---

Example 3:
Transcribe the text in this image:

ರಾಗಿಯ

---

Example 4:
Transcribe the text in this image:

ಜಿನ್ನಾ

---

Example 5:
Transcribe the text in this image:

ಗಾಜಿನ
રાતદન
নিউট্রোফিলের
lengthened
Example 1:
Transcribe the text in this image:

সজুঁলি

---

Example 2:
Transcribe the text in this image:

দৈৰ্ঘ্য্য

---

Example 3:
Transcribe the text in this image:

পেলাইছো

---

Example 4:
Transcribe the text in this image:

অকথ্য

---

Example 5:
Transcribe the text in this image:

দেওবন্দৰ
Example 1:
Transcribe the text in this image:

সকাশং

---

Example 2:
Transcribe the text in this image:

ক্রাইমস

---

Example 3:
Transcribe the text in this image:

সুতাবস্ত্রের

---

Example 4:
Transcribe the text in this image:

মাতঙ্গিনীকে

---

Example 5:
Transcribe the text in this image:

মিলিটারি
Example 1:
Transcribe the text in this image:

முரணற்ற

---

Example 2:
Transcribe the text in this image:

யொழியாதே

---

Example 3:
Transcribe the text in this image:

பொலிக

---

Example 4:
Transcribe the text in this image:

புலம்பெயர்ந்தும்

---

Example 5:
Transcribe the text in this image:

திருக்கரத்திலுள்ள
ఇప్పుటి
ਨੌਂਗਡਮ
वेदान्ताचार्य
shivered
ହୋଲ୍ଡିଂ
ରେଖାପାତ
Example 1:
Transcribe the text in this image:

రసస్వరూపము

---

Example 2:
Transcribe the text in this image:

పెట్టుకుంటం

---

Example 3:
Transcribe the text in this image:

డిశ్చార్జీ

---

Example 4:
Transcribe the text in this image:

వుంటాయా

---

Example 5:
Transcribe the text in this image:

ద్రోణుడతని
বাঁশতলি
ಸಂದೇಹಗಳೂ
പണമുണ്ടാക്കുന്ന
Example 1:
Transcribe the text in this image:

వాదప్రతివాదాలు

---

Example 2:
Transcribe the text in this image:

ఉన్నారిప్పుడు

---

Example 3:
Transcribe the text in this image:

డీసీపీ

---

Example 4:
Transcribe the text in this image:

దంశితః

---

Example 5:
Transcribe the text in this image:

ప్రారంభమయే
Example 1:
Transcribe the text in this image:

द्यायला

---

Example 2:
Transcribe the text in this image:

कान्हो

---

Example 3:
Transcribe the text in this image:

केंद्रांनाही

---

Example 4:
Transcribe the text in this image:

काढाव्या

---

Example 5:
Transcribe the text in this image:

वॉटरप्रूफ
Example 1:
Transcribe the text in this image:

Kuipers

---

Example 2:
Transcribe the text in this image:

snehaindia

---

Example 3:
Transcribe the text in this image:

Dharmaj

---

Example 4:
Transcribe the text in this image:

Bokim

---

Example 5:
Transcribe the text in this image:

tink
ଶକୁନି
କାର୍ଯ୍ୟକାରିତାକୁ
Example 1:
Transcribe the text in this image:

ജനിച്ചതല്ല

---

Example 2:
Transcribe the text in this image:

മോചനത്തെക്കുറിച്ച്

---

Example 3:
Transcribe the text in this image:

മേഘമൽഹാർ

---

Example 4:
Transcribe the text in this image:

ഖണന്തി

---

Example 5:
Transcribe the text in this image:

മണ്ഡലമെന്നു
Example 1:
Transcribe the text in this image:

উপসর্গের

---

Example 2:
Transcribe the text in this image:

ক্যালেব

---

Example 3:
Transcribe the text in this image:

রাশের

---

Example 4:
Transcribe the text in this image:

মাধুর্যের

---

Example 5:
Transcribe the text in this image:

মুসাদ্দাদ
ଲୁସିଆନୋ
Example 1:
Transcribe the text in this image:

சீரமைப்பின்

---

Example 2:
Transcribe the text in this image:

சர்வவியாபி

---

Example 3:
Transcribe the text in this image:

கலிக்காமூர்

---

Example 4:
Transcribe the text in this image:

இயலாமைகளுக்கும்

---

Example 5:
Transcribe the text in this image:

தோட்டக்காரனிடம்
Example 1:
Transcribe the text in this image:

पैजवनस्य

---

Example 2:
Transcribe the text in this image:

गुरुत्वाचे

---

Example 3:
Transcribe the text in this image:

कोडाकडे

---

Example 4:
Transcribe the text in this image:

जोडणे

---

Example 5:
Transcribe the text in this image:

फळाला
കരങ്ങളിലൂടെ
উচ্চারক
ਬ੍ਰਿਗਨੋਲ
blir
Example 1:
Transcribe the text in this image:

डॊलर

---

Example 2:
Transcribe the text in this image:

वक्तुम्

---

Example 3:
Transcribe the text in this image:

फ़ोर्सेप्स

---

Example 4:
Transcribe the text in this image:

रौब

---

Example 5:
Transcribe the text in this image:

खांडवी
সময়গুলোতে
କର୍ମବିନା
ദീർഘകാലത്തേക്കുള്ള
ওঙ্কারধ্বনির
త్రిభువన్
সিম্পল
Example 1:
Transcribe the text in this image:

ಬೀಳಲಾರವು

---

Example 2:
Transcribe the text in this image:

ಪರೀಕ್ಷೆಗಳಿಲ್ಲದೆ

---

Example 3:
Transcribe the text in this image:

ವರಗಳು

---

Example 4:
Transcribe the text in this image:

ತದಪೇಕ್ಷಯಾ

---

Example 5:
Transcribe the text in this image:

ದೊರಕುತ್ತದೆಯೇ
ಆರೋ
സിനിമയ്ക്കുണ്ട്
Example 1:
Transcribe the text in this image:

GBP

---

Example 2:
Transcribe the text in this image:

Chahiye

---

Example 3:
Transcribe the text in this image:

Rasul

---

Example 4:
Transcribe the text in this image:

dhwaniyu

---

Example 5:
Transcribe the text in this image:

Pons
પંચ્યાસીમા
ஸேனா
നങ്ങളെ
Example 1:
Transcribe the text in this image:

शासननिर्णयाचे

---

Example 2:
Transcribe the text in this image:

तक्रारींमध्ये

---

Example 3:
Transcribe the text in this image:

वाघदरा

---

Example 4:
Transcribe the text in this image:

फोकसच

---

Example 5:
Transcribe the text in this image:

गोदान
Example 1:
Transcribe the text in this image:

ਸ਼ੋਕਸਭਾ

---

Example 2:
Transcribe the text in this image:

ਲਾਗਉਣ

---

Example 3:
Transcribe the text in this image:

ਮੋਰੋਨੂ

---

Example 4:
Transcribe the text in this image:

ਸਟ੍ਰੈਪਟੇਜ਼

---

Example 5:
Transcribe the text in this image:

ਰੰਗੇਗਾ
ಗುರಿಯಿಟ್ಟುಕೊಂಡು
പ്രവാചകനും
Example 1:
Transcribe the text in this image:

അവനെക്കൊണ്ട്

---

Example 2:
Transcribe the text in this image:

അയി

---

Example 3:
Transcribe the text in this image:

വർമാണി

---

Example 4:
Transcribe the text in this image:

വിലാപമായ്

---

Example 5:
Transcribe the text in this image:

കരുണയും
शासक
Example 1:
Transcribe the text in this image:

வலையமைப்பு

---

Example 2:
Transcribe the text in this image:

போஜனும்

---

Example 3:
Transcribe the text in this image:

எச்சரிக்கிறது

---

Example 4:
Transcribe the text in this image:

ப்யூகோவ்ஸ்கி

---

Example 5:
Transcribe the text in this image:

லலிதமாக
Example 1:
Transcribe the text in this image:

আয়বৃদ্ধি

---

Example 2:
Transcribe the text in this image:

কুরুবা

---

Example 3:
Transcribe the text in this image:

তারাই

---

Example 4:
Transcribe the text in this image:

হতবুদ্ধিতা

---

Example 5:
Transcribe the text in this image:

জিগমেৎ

→ To do
Retype every line of the listing above, character for character.

→ Response to the task
---

Example 3:
Transcribe the text in this image:

ರಾಗಿಯ

---

Example 4:
Transcribe the text in this image:

ಜಿನ್ನಾ

---

Example 5:
Transcribe the text in this image:

ಗಾಜಿನ
રાતદન
নিউট্রোফিলের
lengthened
Example 1:
Transcribe the text in this image:

সজুঁলি

---

Example 2:
Transcribe the text in this image:

দৈৰ্ঘ্য্য

---

Example 3:
Transcribe the text in this image:

পেলাইছো

---

Example 4:
Transcribe the text in this image:

অকথ্য

---

Example 5:
Transcribe the text in this image:

দেওবন্দৰ
Example 1:
Transcribe the text in this image:

সকাশং

---

Example 2:
Transcribe the text in this image:

ক্রাইমস

---

Example 3:
Transcribe the text in this image:

সুতাবস্ত্রের

---

Example 4:
Transcribe the text in this image:

মাতঙ্গিনীকে

---

Example 5:
Transcribe the text in this image:

মিলিটারি
Example 1:
Transcribe the text in this image:

முரணற்ற

---

Example 2:
Transcribe the text in this image:

யொழியாதே

---

Example 3:
Transcribe the text in this image:

பொலிக

---

Example 4:
Transcribe the text in this image:

புலம்பெயர்ந்தும்

---

Example 5:
Transcribe the text in this image:

திருக்கரத்திலுள்ள
ఇప్పుటి
ਨੌਂਗਡਮ
वेदान्ताचार्य
shivered
ହୋଲ୍ଡିଂ
ରେଖାପାତ
Example 1:
Transcribe the text in this image:

రసస్వరూపము

---

Example 2:
Transcribe the text in this image:

పెట్టుకుంటం

---

Example 3:
Transcribe the text in this image:

డిశ్చార్జీ

---

Example 4:
Transcribe the text in this image:

వుంటాయా

---

Example 5:
Transcribe the text in this image:

ద్రోణుడతని
বাঁশতলি
ಸಂದೇಹಗಳೂ
പണമുണ്ടാക്കുന്ന
Example 1:
Transcribe the text in this image:

వాదప్రతివాదాలు

---

Example 2:
Transcribe the text in this image:

ఉన్నారిప్పుడు

---

Example 3:
Transcribe the text in this image:

డీసీపీ

---

Example 4:
Transcribe the text in this image:

దంశితః

---

Example 5:
Transcribe the text in this image:

ప్రారంభమయే
Example 1:
Transcribe the text in this image:

द्यायला

---

Example 2:
Transcribe the text in this image:

कान्हो

---

Example 3:
Transcribe the text in this image:

केंद्रांनाही

---

Example 4:
Transcribe the text in this image:

काढाव्या

---

Example 5:
Transcribe the text in this image:

वॉटरप्रूफ
Example 1:
Transcribe the text in this image:

Kuipers

---

Example 2:
Transcribe the text in this image:

snehaindia

---

Example 3:
Transcribe the text in this image:

Dharmaj

---

Example 4:
Transcribe the text in this image:

Bokim

---

Example 5:
Transcribe the text in this image:

tink
ଶକୁନି
କାର୍ଯ୍ୟକାରିତାକୁ
Example 1:
Transcribe the text in this image:

ജനിച്ചതല്ല

---

Example 2:
Transcribe the text in this image:

മോചനത്തെക്കുറിച്ച്

---

Example 3:
Transcribe the text in this image:

മേഘമൽഹാർ

---

Example 4:
Transcribe the text in this image:

ഖണന്തി

---

Example 5:
Transcribe the text in this image:

മണ്ഡലമെന്നു
Example 1:
Transcribe the text in this image:

উপসর্গের

---

Example 2:
Transcribe the text in this image:

ক্যালেব

---

Example 3:
Transcribe the text in this image:

রাশের

---

Example 4:
Transcribe the text in this image:

মাধুর্যের

---

Example 5:
Transcribe the text in this image:

মুসাদ্দাদ
ଲୁସିଆନୋ
Example 1:
Transcribe the text in this image:

சீரமைப்பின்

---

Example 2:
Transcribe the text in this image:

சர்வவியாபி

---

Example 3:
Transcribe the text in this image:

கலிக்காமூர்

---

Example 4:
Transcribe the text in this image:

இயலாமைகளுக்கும்

---

Example 5:
Transcribe the text in this image:

தோட்டக்காரனிடம்
Example 1:
Transcribe the text in this image:

पैजवनस्य

---

Example 2:
Transcribe the text in this image:

गुरुत्वाचे

---

Example 3:
Transcribe the text in this image:

कोडाकडे

---

Example 4:
Transcribe the text in this image:

जोडणे

---

Example 5:
Transcribe the text in this image:

फळाला
കരങ്ങളിലൂടെ
উচ্চারক
ਬ੍ਰਿਗਨੋਲ
blir
Example 1:
Transcribe the text in this image:

डॊलर

---

Example 2:
Transcribe the text in this image:

वक्तुम्

---

Example 3:
Transcribe the text in this image:

फ़ोर्सेप्स

---

Example 4:
Transcribe the text in this image:

रौब

---

Example 5:
Transcribe the text in this image:

खांडवी
সময়গুলোতে
କର୍ମବିନା
ദീർഘകാലത്തേക്കുള്ള
ওঙ্কারধ্বনির
త్రిభువన్
সিম্পল
Example 1:
Transcribe the text in this image:

ಬೀಳಲಾರವು

---

Example 2:
Transcribe the text in this image:

ಪರೀಕ್ಷೆಗಳಿಲ್ಲದೆ

---

Example 3:
Transcribe the text in this image:

ವರಗಳು

---

Example 4:
Transcribe the text in this image:

ತದಪೇಕ್ಷಯಾ

---

Example 5:
Transcribe the text in this image:

ದೊರಕುತ್ತದೆಯೇ
ಆರೋ
സിനിമയ്ക്കുണ്ട്
Example 1:
Transcribe the text in this image:

GBP

---

Example 2:
Transcribe the text in this image:

Chahiye

---

Example 3:
Transcribe the text in this image:

Rasul

---

Example 4:
Transcribe the text in this image:

dhwaniyu

---

Example 5:
Transcribe the text in this image:

Pons
પંચ્યાસીમા
ஸேனா
നങ്ങളെ
Example 1:
Transcribe the text in this image:

शासननिर्णयाचे

---

Example 2:
Transcribe the text in this image:

तक्रारींमध्ये

---

Example 3:
Transcribe the text in this image:

वाघदरा

---

Example 4:
Transcribe the text in this image:

फोकसच

---

Example 5:
Transcribe the text in this image:

गोदान
Example 1:
Transcribe the text in this image:

ਸ਼ੋਕਸਭਾ

---

Example 2:
Transcribe the text in this image:

ਲਾਗਉਣ

---

Example 3:
Transcribe the text in this image:

ਮੋਰੋਨੂ

---

Example 4:
Transcribe the text in this image:

ਸਟ੍ਰੈਪਟੇਜ਼

---

Example 5:
Transcribe the text in this image:

ਰੰਗੇਗਾ
ಗುರಿಯಿಟ್ಟುಕೊಂಡು
പ്രവാചകനും
Example 1:
Transcribe the text in this image:

അവനെക്കൊണ്ട്

---

Example 2:
Transcribe the text in this image:

അയി

---

Example 3:
Transcribe the text in this image:

വർമാണി

---

Example 4:
Transcribe the text in this image:

വിലാപമായ്

---

Example 5:
Transcribe the text in this image:

കരുണയും
शासक
Example 1:
Transcribe the text in this image:

வலையமைப்பு

---

Example 2:
Transcribe the text in this image:

போஜனும்

---

Example 3:
Transcribe the text in this image:

எச்சரிக்கிறது

---

Example 4:
Transcribe the text in this image:

ப்யூகோவ்ஸ்கி

---

Example 5:
Transcribe the text in this image:

லலிதமாக
Example 1:
Transcribe the text in this image:

আয়বৃদ্ধি

---

Example 2:
Transcribe the text in this image:

কুরুবা

---

Example 3:
Transcribe the text in this image:

তারাই

---

Example 4:
Transcribe the text in this image:

হতবুদ্ধিতা

---

Example 5:
Transcribe the text in this image:

জিগমেৎ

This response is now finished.